Start of Exercise material
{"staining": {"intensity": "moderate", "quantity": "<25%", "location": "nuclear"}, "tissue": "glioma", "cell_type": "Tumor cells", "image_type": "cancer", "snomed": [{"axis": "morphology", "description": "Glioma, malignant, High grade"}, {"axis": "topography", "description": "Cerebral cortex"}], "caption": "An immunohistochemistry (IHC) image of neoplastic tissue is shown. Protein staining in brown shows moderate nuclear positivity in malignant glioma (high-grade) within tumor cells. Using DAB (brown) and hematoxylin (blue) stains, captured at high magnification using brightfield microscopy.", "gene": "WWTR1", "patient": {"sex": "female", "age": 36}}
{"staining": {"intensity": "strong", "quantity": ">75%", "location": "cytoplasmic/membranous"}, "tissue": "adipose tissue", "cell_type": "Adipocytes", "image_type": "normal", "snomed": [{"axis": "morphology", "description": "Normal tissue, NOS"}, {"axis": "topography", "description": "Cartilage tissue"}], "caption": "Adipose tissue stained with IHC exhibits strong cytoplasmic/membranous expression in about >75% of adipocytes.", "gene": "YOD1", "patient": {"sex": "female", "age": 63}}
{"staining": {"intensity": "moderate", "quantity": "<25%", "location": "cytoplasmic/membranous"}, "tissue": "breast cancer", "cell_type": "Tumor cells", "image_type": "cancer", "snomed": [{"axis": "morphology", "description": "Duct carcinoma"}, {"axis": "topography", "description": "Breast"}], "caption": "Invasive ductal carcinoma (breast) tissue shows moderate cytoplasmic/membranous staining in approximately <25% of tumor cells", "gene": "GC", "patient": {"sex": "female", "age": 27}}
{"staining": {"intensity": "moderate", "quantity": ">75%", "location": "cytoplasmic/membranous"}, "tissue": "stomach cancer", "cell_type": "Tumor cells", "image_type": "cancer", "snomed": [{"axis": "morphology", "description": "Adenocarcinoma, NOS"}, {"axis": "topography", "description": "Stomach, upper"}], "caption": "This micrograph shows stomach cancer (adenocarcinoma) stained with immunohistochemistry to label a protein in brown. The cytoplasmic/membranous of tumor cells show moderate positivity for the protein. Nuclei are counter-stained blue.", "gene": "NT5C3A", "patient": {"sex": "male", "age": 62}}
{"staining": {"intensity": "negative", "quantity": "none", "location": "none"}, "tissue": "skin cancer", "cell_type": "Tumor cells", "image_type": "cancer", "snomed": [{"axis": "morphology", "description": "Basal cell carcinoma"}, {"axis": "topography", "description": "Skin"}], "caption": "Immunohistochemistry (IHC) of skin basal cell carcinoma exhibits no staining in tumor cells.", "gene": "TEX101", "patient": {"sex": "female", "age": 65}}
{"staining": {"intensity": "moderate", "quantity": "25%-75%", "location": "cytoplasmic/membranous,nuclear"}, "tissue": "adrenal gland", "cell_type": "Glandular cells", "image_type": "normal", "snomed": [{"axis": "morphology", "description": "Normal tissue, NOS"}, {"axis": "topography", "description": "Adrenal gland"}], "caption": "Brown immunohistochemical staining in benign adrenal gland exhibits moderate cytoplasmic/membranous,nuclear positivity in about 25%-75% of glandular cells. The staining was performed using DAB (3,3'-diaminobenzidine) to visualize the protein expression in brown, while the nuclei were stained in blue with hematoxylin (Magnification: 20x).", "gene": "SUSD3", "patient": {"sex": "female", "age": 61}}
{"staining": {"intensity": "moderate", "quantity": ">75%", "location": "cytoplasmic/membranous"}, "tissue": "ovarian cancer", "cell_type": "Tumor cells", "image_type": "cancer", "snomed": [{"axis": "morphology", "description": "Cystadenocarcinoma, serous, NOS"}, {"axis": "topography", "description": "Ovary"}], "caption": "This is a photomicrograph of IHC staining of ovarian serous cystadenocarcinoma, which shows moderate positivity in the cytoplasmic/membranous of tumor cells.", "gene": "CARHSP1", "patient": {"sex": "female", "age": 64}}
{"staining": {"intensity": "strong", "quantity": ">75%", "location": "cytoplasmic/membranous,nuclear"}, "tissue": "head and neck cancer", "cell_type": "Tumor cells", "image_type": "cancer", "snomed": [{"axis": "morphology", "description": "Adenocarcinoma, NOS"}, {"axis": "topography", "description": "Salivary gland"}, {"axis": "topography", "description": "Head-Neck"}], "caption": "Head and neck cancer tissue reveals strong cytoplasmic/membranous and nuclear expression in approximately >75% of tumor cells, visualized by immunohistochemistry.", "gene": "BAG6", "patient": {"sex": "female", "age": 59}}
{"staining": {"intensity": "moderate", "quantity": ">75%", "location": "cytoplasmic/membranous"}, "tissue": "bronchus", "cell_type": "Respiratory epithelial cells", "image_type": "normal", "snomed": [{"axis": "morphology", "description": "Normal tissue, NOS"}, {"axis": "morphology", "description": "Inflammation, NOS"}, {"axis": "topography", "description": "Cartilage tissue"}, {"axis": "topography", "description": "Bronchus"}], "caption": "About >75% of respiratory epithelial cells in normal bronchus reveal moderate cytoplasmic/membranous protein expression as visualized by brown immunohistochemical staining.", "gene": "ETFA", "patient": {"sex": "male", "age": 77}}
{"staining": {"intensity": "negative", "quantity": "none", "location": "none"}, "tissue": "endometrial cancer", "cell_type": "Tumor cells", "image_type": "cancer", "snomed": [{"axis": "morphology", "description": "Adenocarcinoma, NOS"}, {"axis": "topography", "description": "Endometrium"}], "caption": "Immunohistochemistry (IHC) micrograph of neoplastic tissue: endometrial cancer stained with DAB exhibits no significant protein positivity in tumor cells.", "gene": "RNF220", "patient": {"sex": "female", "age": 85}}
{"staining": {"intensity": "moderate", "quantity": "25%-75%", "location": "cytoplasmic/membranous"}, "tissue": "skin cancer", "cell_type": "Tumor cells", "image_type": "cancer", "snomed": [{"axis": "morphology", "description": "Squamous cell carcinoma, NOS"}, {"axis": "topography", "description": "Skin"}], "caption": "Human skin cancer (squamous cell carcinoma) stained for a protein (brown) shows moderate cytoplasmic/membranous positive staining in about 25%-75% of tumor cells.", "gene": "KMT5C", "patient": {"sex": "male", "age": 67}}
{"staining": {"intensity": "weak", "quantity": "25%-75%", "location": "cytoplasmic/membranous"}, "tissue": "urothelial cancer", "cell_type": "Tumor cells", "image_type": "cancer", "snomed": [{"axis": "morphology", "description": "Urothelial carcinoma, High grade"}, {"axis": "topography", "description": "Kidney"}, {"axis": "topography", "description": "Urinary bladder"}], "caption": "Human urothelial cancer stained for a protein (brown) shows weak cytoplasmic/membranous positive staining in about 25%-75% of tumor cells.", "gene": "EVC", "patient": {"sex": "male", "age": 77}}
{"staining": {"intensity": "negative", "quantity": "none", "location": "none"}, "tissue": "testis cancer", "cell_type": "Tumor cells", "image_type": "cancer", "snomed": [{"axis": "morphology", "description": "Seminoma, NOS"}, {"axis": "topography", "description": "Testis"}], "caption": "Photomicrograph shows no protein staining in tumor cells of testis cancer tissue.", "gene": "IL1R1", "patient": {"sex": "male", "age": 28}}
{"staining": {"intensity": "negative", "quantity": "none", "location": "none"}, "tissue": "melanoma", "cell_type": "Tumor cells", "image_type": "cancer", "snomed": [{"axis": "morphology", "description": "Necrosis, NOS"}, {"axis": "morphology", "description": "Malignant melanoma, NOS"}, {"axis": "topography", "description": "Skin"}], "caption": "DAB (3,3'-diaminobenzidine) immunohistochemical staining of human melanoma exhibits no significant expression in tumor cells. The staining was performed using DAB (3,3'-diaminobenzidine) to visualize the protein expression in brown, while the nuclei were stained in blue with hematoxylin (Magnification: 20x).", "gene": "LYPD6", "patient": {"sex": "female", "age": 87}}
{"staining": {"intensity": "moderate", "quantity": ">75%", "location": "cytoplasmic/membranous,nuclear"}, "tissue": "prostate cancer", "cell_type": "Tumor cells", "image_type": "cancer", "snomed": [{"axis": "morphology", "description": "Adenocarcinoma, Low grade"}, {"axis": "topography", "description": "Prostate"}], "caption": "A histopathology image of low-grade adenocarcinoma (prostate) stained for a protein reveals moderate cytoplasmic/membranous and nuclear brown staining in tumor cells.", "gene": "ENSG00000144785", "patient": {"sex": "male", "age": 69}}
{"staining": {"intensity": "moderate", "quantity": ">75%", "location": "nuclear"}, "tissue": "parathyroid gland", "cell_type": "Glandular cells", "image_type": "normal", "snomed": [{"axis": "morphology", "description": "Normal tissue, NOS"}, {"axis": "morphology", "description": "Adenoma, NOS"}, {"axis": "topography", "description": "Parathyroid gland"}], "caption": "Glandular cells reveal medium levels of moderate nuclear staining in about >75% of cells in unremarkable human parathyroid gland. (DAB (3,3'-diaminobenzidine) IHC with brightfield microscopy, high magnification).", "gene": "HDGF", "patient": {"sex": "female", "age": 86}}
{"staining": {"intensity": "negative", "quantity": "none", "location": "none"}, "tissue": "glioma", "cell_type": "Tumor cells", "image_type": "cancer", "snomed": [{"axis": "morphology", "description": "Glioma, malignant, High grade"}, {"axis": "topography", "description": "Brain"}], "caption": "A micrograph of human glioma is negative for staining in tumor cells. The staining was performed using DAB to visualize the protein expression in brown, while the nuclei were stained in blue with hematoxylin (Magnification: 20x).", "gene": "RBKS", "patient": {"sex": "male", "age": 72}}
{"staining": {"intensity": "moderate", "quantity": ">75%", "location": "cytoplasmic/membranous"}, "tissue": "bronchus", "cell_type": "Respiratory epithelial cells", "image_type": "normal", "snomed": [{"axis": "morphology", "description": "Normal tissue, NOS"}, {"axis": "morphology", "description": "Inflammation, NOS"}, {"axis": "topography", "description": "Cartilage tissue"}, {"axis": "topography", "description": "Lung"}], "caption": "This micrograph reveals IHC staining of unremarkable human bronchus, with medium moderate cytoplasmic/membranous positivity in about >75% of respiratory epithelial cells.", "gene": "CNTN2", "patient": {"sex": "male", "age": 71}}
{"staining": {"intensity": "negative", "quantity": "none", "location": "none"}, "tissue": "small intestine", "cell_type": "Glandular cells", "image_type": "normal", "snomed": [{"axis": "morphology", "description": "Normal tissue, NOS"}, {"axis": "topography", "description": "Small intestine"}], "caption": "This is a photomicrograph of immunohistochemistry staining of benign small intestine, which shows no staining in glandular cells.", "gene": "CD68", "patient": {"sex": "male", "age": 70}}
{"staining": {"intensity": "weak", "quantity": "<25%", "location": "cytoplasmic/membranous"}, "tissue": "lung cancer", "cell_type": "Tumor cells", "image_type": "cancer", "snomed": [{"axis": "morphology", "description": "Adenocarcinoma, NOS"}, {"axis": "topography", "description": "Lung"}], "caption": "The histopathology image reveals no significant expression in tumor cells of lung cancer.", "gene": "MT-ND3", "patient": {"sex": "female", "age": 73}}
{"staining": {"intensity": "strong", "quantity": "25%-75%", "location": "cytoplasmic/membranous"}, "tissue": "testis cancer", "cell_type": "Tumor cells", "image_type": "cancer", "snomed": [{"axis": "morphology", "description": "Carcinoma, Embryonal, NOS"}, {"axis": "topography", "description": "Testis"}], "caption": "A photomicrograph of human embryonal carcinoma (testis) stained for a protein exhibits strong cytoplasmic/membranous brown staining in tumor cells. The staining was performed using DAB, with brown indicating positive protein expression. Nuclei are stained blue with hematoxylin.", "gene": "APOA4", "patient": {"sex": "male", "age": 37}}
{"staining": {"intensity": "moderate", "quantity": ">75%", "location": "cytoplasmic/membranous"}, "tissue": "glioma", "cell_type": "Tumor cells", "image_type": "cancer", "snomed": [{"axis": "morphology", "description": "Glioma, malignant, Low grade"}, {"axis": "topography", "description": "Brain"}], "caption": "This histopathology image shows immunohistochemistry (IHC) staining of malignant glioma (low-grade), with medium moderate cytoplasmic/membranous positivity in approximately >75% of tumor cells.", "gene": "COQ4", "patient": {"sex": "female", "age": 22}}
End of Exercise material
**What you are asked to do:** Select and copy each line from the data that includes the word "positive".

**Result of this exercise:**
{"staining": {"intensity": "moderate", "quantity": "25%-75%", "location": "cytoplasmic/membranous"}, "tissue": "skin cancer", "cell_type": "Tumor cells", "image_type": "cancer", "snomed": [{"axis": "morphology", "description": "Squamous cell carcinoma, NOS"}, {"axis": "topography", "description": "Skin"}], "caption": "Human skin cancer (squamous cell carcinoma) stained for a protein (brown) shows moderate cytoplasmic/membranous positive staining in about 25%-75% of tumor cells.", "gene": "KMT5C", "patient": {"sex": "male", "age": 67}}
{"staining": {"intensity": "weak", "quantity": "25%-75%", "location": "cytoplasmic/membranous"}, "tissue": "urothelial cancer", "cell_type": "Tumor cells", "image_type": "cancer", "snomed": [{"axis": "morphology", "description": "Urothelial carcinoma, High grade"}, {"axis": "topography", "description": "Kidney"}, {"axis": "topography", "description": "Urinary bladder"}], "caption": "Human urothelial cancer stained for a protein (brown) shows weak cytoplasmic/membranous positive staining in about 25%-75% of tumor cells.", "gene": "EVC", "patient": {"sex": "male", "age": 77}}
{"staining": {"intensity": "strong", "quantity": "25%-75%", "location": "cytoplasmic/membranous"}, "tissue": "testis cancer", "cell_type": "Tumor cells", "image_type": "cancer", "snomed": [{"axis": "morphology", "description": "Carcinoma, Embryonal, NOS"}, {"axis": "topography", "description": "Testis"}], "caption": "A photomicrograph of human embryonal carcinoma (testis) stained for a protein exhibits strong cytoplasmic/membranous brown staining in tumor cells. The staining was performed using DAB, with brown indicating positive protein expression. Nuclei are stained blue with hematoxylin.", "gene": "APOA4", "patient": {"sex": "male", "age": 37}}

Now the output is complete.